But of course that was until the spread of the highly contagious Delta variant, which began to accelerate in July. What all of this means for flatbed carriers in terms of second-half demand remains uncertain. However, key sectors including steel production, agricultural machinery and building materials continue to perform well.

For the week ending August 7, the production of raw steel had increased by 27% year-over-year and up 19% year-to-date.

In the agricultural farm machinery sector, July sales volumes are still 20% higher than the five-year average for 2-4WD tractors. According to the Association of Equipment Manufacturers’ (AEM) July report, total farm tractor sales are up 13.7% since the beginning of the year with sales of an additional 23,773 tractors being sold compared to the first eight months of 2020.

For flatbed and specialized carriers that’s the equivalent of an estimated 12,000 additional truckloads this year (assuming 2 x 2WD tractors per load).

Last week’s new housing construction data indicates the market is cooling as a result of surging construction costs and home prices. Unrelenting supply chain constraints resulted in new housing starts dropping 7% in July compared to June. Building permits also fell by 2.6%.

[Entries drawn from a collection]
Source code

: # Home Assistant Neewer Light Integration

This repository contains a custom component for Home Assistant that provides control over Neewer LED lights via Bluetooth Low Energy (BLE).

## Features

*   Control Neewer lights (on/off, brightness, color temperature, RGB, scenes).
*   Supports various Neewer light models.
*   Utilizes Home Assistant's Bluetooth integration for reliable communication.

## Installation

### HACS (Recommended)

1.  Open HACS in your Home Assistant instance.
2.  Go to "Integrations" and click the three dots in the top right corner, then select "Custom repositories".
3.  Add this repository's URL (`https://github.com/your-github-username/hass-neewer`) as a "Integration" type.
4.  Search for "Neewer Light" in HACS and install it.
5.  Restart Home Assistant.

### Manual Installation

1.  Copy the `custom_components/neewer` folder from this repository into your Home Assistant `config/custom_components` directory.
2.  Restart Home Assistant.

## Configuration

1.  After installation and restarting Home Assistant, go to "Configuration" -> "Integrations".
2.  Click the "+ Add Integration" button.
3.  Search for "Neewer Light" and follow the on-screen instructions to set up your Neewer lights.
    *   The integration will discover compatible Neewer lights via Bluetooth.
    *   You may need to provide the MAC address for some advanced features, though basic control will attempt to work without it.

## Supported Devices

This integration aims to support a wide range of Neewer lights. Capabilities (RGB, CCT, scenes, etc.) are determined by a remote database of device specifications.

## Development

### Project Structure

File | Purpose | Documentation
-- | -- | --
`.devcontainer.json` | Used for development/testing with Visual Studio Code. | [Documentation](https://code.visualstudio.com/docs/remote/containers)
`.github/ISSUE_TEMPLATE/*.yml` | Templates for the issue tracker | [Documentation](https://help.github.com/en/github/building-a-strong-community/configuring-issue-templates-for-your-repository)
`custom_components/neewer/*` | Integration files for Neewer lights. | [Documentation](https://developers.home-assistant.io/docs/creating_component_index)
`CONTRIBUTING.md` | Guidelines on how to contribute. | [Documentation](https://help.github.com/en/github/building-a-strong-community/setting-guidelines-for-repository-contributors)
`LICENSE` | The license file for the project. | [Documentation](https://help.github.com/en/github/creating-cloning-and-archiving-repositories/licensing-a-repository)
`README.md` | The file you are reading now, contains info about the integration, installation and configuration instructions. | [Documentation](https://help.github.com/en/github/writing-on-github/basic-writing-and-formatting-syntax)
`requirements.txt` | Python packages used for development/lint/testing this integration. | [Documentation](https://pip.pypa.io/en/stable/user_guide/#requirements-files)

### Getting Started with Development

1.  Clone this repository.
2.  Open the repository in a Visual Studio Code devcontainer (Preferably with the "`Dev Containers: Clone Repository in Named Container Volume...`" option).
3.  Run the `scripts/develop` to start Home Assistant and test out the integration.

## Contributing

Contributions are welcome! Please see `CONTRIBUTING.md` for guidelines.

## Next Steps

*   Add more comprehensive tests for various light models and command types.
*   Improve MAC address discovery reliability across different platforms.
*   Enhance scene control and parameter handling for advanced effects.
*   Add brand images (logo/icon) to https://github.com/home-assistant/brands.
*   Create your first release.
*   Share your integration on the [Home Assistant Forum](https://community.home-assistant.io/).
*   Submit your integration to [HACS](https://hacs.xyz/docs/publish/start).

Problem details
According to the passage on flatbed freight demand, by what percentage did new housing starts drop in July compared to June?

Completed task
7%